The teachers also send me their kids during class, individually and in groups, when problems or questions arise that for whatever reason (time, expertise, resources) cannot be dealt with in the classroom.  As in: “Mrs. Smith sent me here to see if you could help me figure out how to cite a historical marker.”  “Mr. Jones sent me here to see if you could help me find any information on the invention of the elevator.” “Mrs. Hughes sent us here for help with Google Slides.” “Mrs. Jackson sent us here to see if you could get five biographies of Steve Jobs from somewhere.”  And on and on, every day.  Of course, kids come of their own accord during study halls and before and after school to ask questions, too—in much higher numbers!  But if I weren’t around, who would these kids turn to?  You got it . . . the teachers, who are already overloaded.
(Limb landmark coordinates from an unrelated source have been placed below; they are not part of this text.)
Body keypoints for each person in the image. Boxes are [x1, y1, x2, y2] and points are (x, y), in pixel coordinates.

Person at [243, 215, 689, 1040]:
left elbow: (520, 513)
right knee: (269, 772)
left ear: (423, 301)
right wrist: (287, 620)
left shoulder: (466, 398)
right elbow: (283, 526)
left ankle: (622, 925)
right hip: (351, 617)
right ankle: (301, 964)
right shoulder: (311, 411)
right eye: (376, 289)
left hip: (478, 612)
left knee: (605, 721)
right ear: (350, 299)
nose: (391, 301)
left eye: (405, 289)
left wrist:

Naturally, when I’m serving the teachers and the staff who support them, I really am serving the students. I play a lot of roles as a librarian, some of which I haven’t covered in this article (for one thing, I manage a small library—and yes, that includes making all the purchasing decisions.) But ultimately, the most important thing I do is help educators with the time, expertise, and resources they need to give their students the best education possible. (As an aside:  I learn from them, too—I can’t even begin to tell you how much. Teachers, and all of the amazing paraprofessionals who work alongside them, are fascinating, smart, and super creative people!  And, news flash, they love to teach you what they know!) Since I’m everywhere, I also get a rare “big picture” view that can be an asset to cross-curricular planning. Without a school librarian, the teachers would have a lot of gaps to fill. More than likely, many of these gaps would remain open, because there are only so many hours in a day. You know how people often talk about kids who “fall through the cracks?” Well, librarians do a great job of sealing up some of those cracks. And yes, I just compared myself to grout.

I’m not tooting my own horn here. Okay, so maybe I am a little. But that’s not the point. What I’m trying to do is explain (a bit about) the job of a school librarian, and why it’s important. Not all school librarians do exactly the same things, but all good school librarians (and the school librarians I know are GREAT) are allies of those serving on the front lines: teachers and classroom paraprofessionals.  We’re all in this together!